Software Engineering
- Design, develop, and maintain backend services that expose AI capabilities through internal and external APIs.
- Build clean, modular, and maintainable software using modern engineering practices.
- Write production-quality code with strong emphasis on readability, testability, and long-term maintainability.
- Participate in architecture discussions and technical design reviews.
- Debug and resolve issues across application, infrastructure, and AI workflow layers.
MLOps & Infrastructure Collaboration
- Work closely with DevOps engineers to design infrastructure required for AI workloads.
- Define infrastructure requirements for deployment, storage, compute, observability, and scaling.
- Collaborate on CI/CD pipelines supporting continuous delivery of AI-enabled systems.
- Contribute to infrastructure-as-code requirements and collaborate on Terraform-based environments.
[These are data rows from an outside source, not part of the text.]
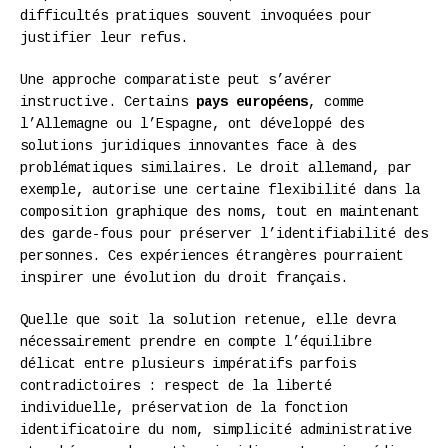
difficultés pratiques souvent invoquées pour
justifier leur refus.
Une approche comparatiste peut s’avérer
instructive. Certains
pays européens
, comme
l’Allemagne ou l’Espagne, ont développé des
solutions juridiques innovantes face à des
problématiques similaires. Le droit allemand, par
exemple, autorise une certaine flexibilité dans la
composition graphique des noms, tout en maintenant
des garde-fous pour préserver l’identifiabilité des
personnes. Ces expériences étrangères pourraient
inspirer une évolution du droit français.
Quelle que soit la solution retenue, elle devra
nécessairement prendre en compte l’équilibre
délicat entre plusieurs impératifs parfois
contradictoires : respect de la liberté
individuelle, préservation de la fonction
identificatoire du nom, simplicité administrative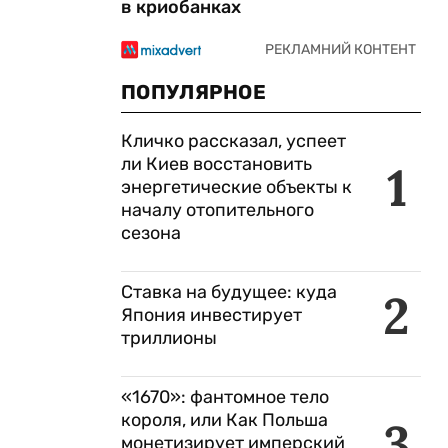
в криобанках
ПОПУЛЯРНОЕ
Кличко рассказал, успеет
ли Киев восстановить
1
энергетические объекты к
началу отопительного
сезона
Ставка на будущее: куда
2
Япония инвестирует
триллионы
«1670»: фантомное тело
короля, или Как Польша
3
монетизирует имперский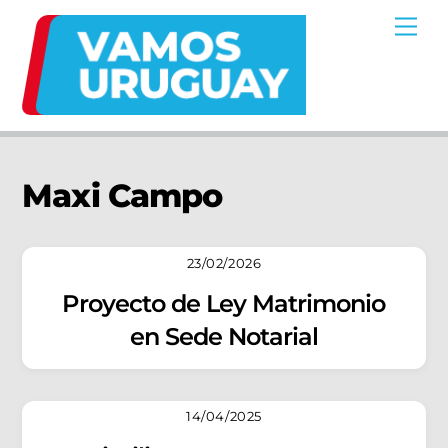
Skip
Me
to
content
Maxi Campo
23/02/2026
Proyecto de Ley Matrimonio
en Sede Notarial
14/04/2025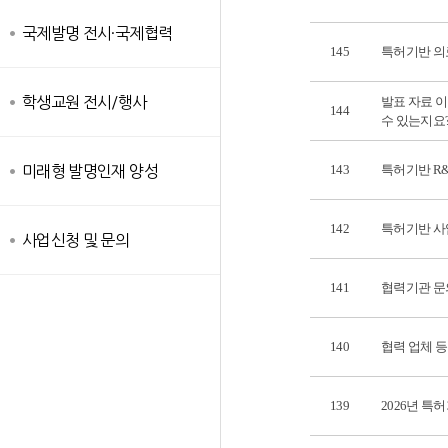
국제발명 전시·국제협력
145
특허기반 의
학생교원 전시/행사
발표 자료 이
144
수 있는지요
143
특허기반 R
미래형 발명인재 양성
142
특허기반 사
사업신청 및 문의
141
협력기관 문
140
협력 업체 
139
2026년 특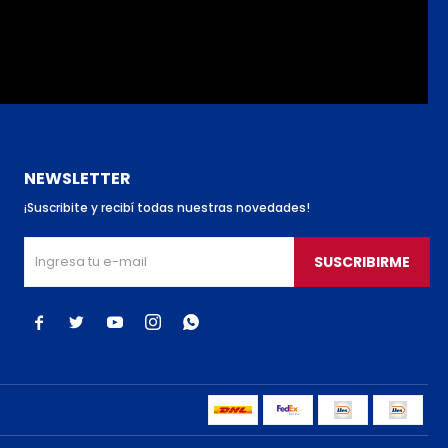
NEWSLETTER
¡Suscribite y recibí todas nuestras novedades!
SUSCRIBIRME




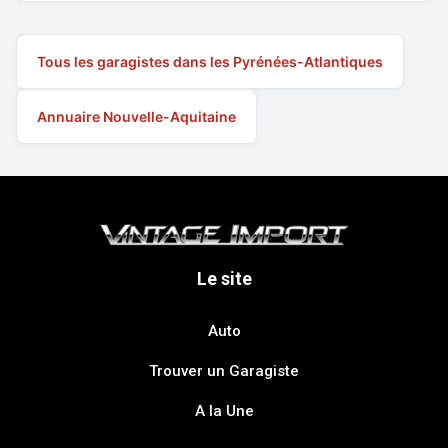
Tous les garagistes dans les Pyrénées-Atlantiques
Annuaire Nouvelle-Aquitaine
Le site
Auto
Trouver un Garagiste
A la Une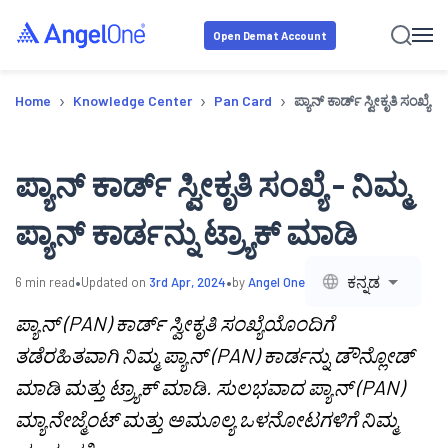
Open Demat Account
›
›
›
Home
Knowledge Center
Pan Card
ಪ್ಯಾನ್ ಕಾರ್ಡ್ ಸ್ವೀಕೃತಿ ಸಂಖ್ಯೆ -
ಪ್ಯಾನ್ ಕಾರ್ಡ್ ಸ್ವೀಕೃತಿ ಸಂಖ್ಯೆ - ನಿಮ್ಮ
ಪ್ಯಾನ್ ಕಾರ್ಡನ್ನು ಟ್ರ್ಯಾಕ್ ಮಾಡಿ
•
•
ಕನ್ನಡ
6
min read
Updated on
3rd Apr, 2024
by
Angel One
ಪ್ಯಾನ್ (PAN) ಕಾರ್ಡ್ ಸ್ವೀಕೃತಿ ಸಂಖ್ಯೆಯೊಂದಿಗೆ
ತಡೆರಹಿತವಾಗಿ ನಿಮ್ಮ ಪ್ಯಾನ್ (PAN) ಕಾರ್ಡನ್ನು ಡೌನ್ಲೋಡ್
ಮಾಡಿ ಮತ್ತು ಟ್ರ್ಯಾಕ್ ಮಾಡಿ. ಸುಲಭವಾದ ಪ್ಯಾನ್ (PAN)
ಮ್ಯಾನೇಜ್ಮೆಂಟ್ ಮತ್ತು ಅಮೂಲ್ಯ ಒಳನೋಟಗಳಿಗೆ ನಿಮ್ಮ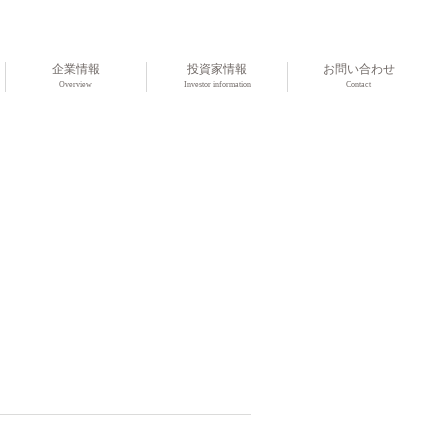
企業情報
投資家情報
お問い合わせ
Overview
Investor information
Contact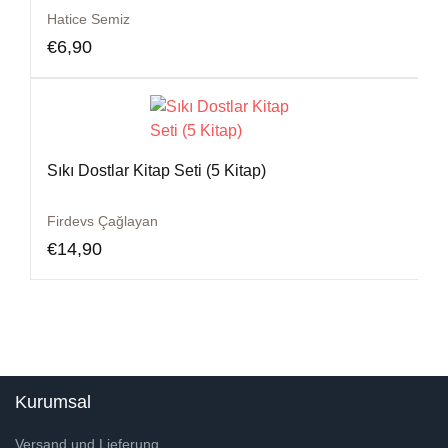
Hatice Semiz
€
6,90
Sıkı Dostlar Kitap Seti (5 Kitap)
Firdevs Çağlayan
€
14,90
Kurumsal
Versand und Lieferung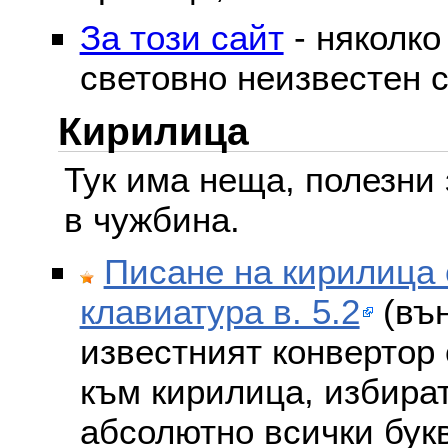
За този сайт
- няколко
световно неизвестен с
Кирилица
Тук има неща, полезни 
в чужбина.
Писане на кирилица 
клавиатура в. 5.2
(вън
известният конвертор 
към кирилица, избира
абсолютно всички бук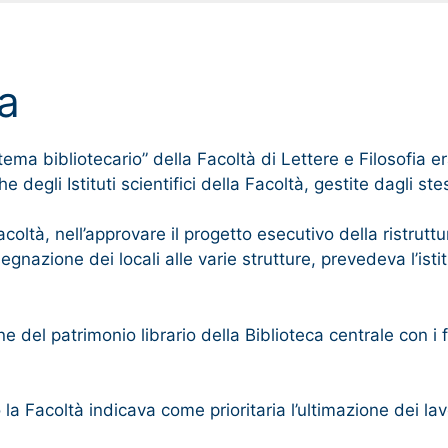
ca
istema bibliotecario” della Facoltà di Lettere e Filosofia 
degli Istituti scientifici della Facoltà, gestite dagli stes
coltà, nell’approvare il progetto esecutivo della ristrutt
gnazione dei locali alle varie strutture, prevedeva l’isti
 del patrimonio librario della Biblioteca centrale con i fo
 la Facoltà indicava come prioritaria l’ultimazione dei lav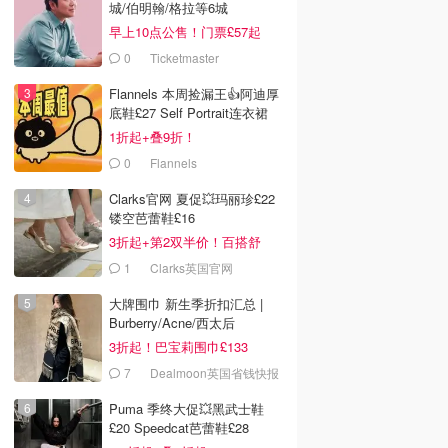
城/伯明翰/格拉等6城
早上10点公售！门票£57起
0
Ticketmaster
Flannels 本周捡漏王👍阿迪厚
底鞋£27 Self Portrait连衣裙
£63
1折起+叠9折！
0
Flannels
Clarks官网 夏促💥玛丽珍£22
镂空芭蕾鞋£16
3折起+第2双半价！百搭舒
服！
1
Clarks英国官网
大牌围巾 新生季折扣汇总 |
Burberry/Acne/西太后
3折起！巴宝莉围巾£133
7
Dealmoon英国省钱快报
Puma 季终大促💥黑武士鞋
£20 Speedcat芭蕾鞋£28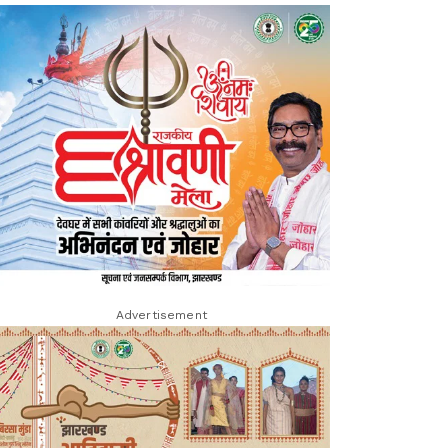
Advertisement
- Help determine appropriate cloud services and deployment strategies for AI workloads.
Model Lifecycle & Data Operations
- Understand and support the full ML lifecycle, including:
- data collection
- annotation workflows
- training
- validation
- evaluation
- deployment
- monitoring
- continuous improvement
- Design systems that support future model fine-tuning and retraining initiatives.
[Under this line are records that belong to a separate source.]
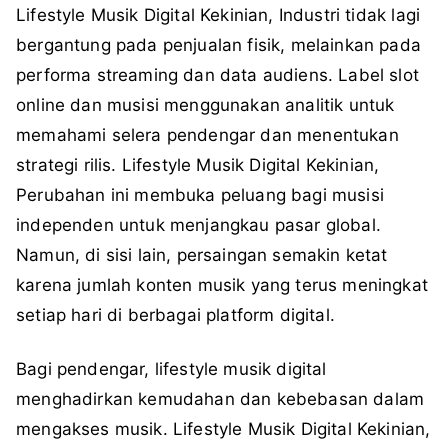
Lifestyle Musik Digital Kekinian,
Industri tidak lagi
bergantung pada penjualan fisik, melainkan pada
performa streaming dan data audiens. Label
slot
online
dan musisi menggunakan analitik untuk
memahami selera pendengar dan menentukan
strategi rilis.
Lifestyle Musik Digital Kekinian,
Perubahan ini membuka peluang bagi musisi
independen untuk menjangkau pasar global.
Namun, di sisi lain, persaingan semakin ketat
karena jumlah konten musik yang terus meningkat
setiap hari di berbagai platform digital.
Bagi pendengar, lifestyle musik digital
menghadirkan kemudahan dan kebebasan dalam
mengakses musik.
Lifestyle Musik Digital Kekinian,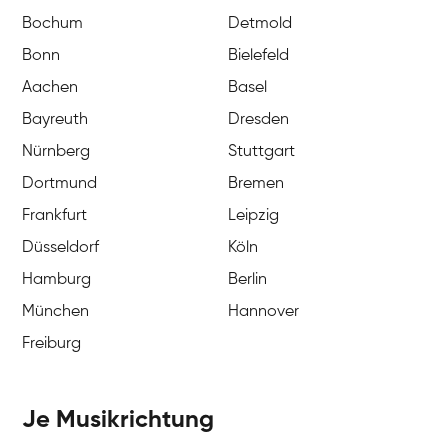
Bochum
Detmold
Bonn
Bielefeld
Aachen
Basel
Bayreuth
Dresden
Nürnberg
Stuttgart
Dortmund
Bremen
Frankfurt
Leipzig
Düsseldorf
Köln
Hamburg
Berlin
München
Hannover
Freiburg
Je Musikrichtung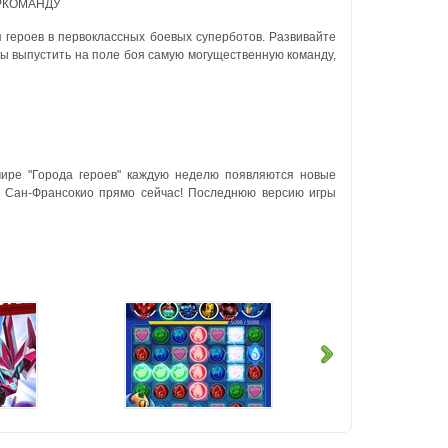
ЕРКОМАНДУ
 героев в первоклассных боевых суперботов. Развивайте
бы выпустить на поле боя самую могущественную команду,
мире "Города героев" каждую неделю появляются новые
д Сан-Франсокио прямо сейчас! Последнюю версию игры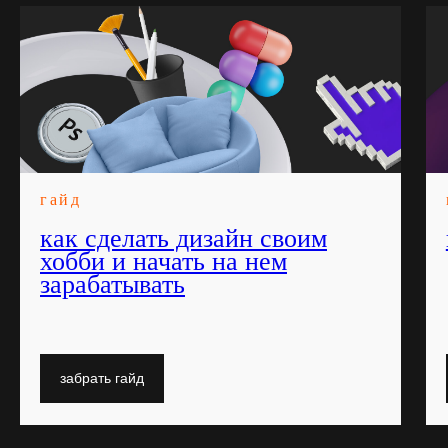
гайд
как сделать дизайн своим
хобби и начать на нем
зарабатывать
забрать гайд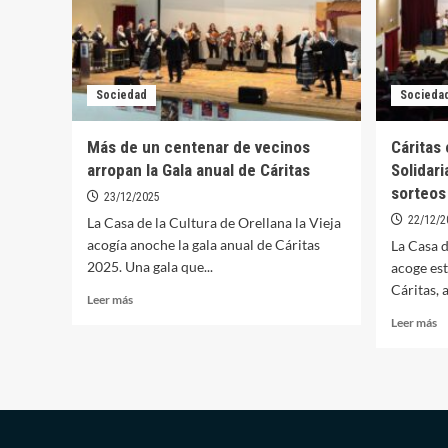
Sociedad
Socieda
Más de un centenar de vecinos
Cáritas 
arropan la Gala anual de Cáritas
Solidar
sorteos
23/12/2025
22/12/2
La Casa de la Cultura de Orellana la Vieja
acogía anoche la gala anual de Cáritas
La Casa d
2025. Una gala que...
acoge est
Cáritas, a
Leer
Leer más
más
Le
Leer más
sobre
m
Más
so
de
Cá
un
ce
centenar
es
de
ta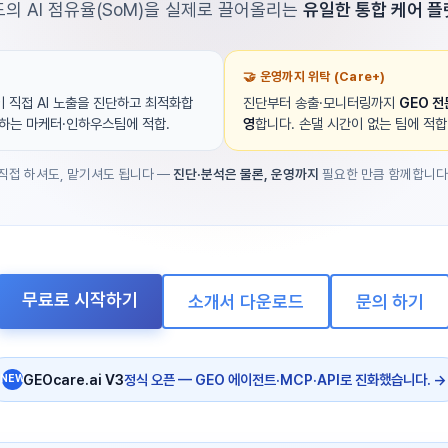
의 AI 점유율(SoM)을 실제로 끌어올리는
유일한 통합 케어 
🤝 운영까지 위탁 (Care+)
이 직접 AI 노출을 진단하고 최적화합
진단부터 송출·모니터링까지
GEO 전
하는 마케터·인하우스팀에 적합.
영
합니다. 손댈 시간이 없는 팀에 적합
직접 하셔도, 맡기셔도 됩니다 —
진단·분석은 물론, 운영까지
필요한 만큼 함께합니다
무료로 시작하기
소개서 다운로드
문의 하기
GEOcare.ai V3
정식 오픈 — GEO 에이전트·MCP·API로 진화했습니다.
→
NEW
- Build infrastructure and automation around dataset management, evaluation, and reporting.
Observability & Reliability
- Implement monitoring, logging, tracing, and alerting for AI systems.
- Define metrics that measure model quality, pipeline health, and business outcomes.
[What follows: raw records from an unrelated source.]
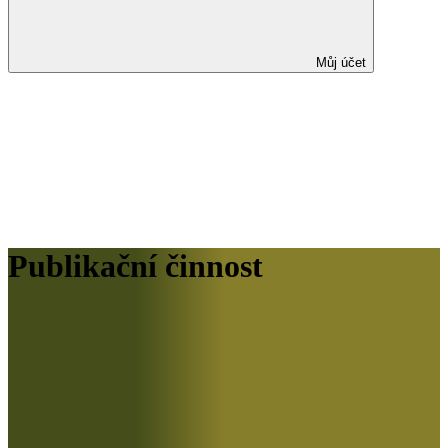
Můj účet
Publikační činnost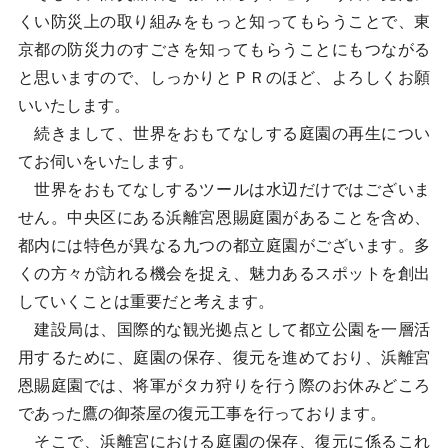
くい防災上の取り組みをもっと知ってもらうことで、東
京都の防災力のすごさを知ってもらうことにもつながる
と思いますので、しっかりとＰＲのほど、よろしくお願
いいたします。
続きまして、世界をおもてなしする庭園の再生につい
てお伺いをいたします。
世界をおもてなしするツールは水辺だけではございま
せん。中央区にある浜離宮恩賜庭園があることを含め、
都内には特色が異なる九つの都立庭園がございます。多
くの方々が訪れる機会を捉え、魅力あるスポットを創出
していくことは重要だと考えます。
建設局は、国際的な観光拠点として都立公園を一層活
用するために、庭園の保存、復元を進めており、浜離宮
恩賜庭園では、将軍がタカ狩りを行う際のお休みどころ
であった鷹の御茶屋の復元工事を行っております。
そこで、浜離宮における庭園の保存、復元に係るこれ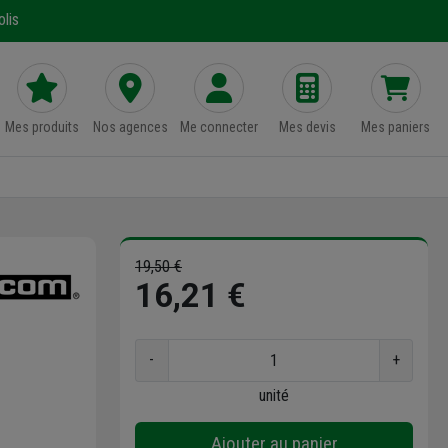
lis
Mes produits
Nos agences
Me connecter
Mes devis
Mes paniers
19,50 €
16,21 €
-
+
unité
Ajouter au panier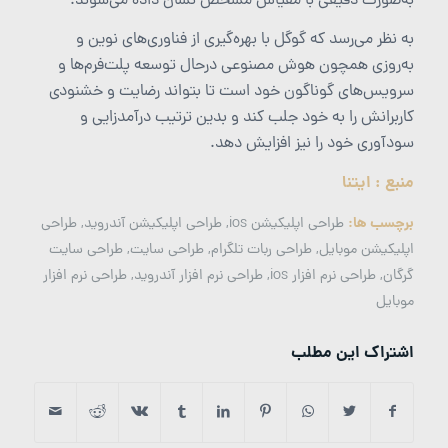
به‌صورت دقیقی با مقیاس مشخص نشان داده می‌شوند.
به نظر می‌رسد که گوگل با بهره‌گیری از فناوری‌های نوین و
به‌روزی همچون هوش مصنوعی درحال توسعه پلت‌فرم‌ها و
سرویس‌های گوناگون خود است تا بتواند رضایت و خشنودی
کاربرانش را به خود جلب کند و بدین ترتیب درآمدزایی و
سودآوری خود را نیز افزایش دهد.
منبع : ایتنا
برچسب ها:
طراحی اپلیکیشن ios
,
طراحی اپلیکیشن آندروید
,
طراحی
اپلیکیشن موبایل
,
طراحی ربات تلگرام
,
طراحی سایت
,
طراحی سایت
گرگان
,
طراحی نرم افزار ios
,
طراحی نرم افزار آندروید
,
طراحی نرم افزار
موبایل
اشتراک این مطلب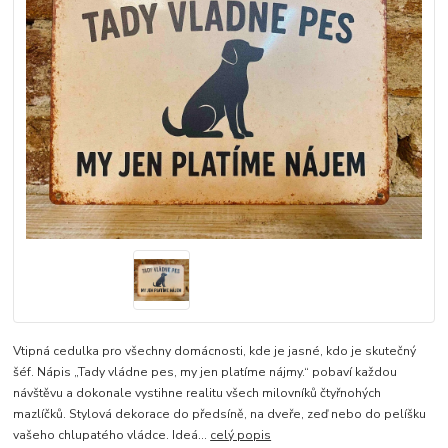
Vtipná cedulka pro všechny domácnosti, kde je jasné, kdo je skutečný
šéf. Nápis „Tady vládne pes, my jen platíme nájmy.“ pobaví každou
návštěvu a dokonale vystihne realitu všech milovníků čtyřnohých
mazlíčků. Stylová dekorace do předsíně, na dveře, zeď nebo do pelíšku
vašeho chlupatého vládce. Ideá...
celý popis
- Ensure production AI systems are observable, debuggable, and resilient.
- Participate in incident investigation and root cause analysis for AI-related production issues.
Requirements
- 5+ years of professional software engineering experience.
- Strong commercial experience building backend systems using Python.
- Strong software engineering fundamentals, including clean architecture, SOLID principles, design patterns, and SDLC best practices.
- Experience building and maintaining production-grade distributed systems.
- Hands-on experience integrating LLMs and AI services into production applications.
- Practical understanding of MLOps concepts and the machine learning lifecycle.
- Experience designing and implementing CI/CD pipelines.
- Experience working in cloud environments, preferably AWS.
- Experience working with Docker and containerized applications.
- Experience collaborating with DevOps teams on infrastructure and deployment topics.
- Ability to understand, maintain, and evolve AI/ML codebases created during research and experimentation phases.
- Experience building maintainable APIs and backend services.
- Strong debugging and troubleshooting skills across application and infrastructure layers.
- Strong communication skills and ability to collaborate across cross-functional teams.
Nice to Have
- Experience with AWS services such as ECS, EKS, EC2, Lambda, S3, Step Functions, Bedrock, or SageMaker.
- Experience with workflow orchestration frameworks such as Temporal, Airflow, Dagster, Prefect, or similar.
- Experience with vector databases and retrieval systems.
- Experience with OCR systems and document-processing pipelines.
- Experience fine-tuning open-source models.
- Experience building human-in-the-loop systems.
- Experience with model evaluation frameworks and LLM observability platforms.
- Experience with Terraform or Infrastructure as Code.
- Experience with Kubernetes.
- Experience working with AI agents, agent orchestration frameworks, or tool-calling systems.
- Experience in document AI, legal-tech, healthcare, edtech, or other data-heavy domains.
- Experience working with open-source ML ecosystems.
What Matters for This Role
- Ownership mindset โ ability to take responsibility for AI-enabled systems end-to-end.
- Strong software engineering foundation with practical understanding of ML systems.
- Ability to bridge the gap between ML research and production engineering.
- Pragmatic decision-making and strong engineering judgment.
- Comfort working in ambiguous, fast-moving environments.
- Ability to design systems that are maintainable, extensible, and easy to evolve.
- Curiosity about AI systems combined with strong software craftsmanship.
- Willingness to work across traditional engineering, AI, infrastructure, and product boundaries.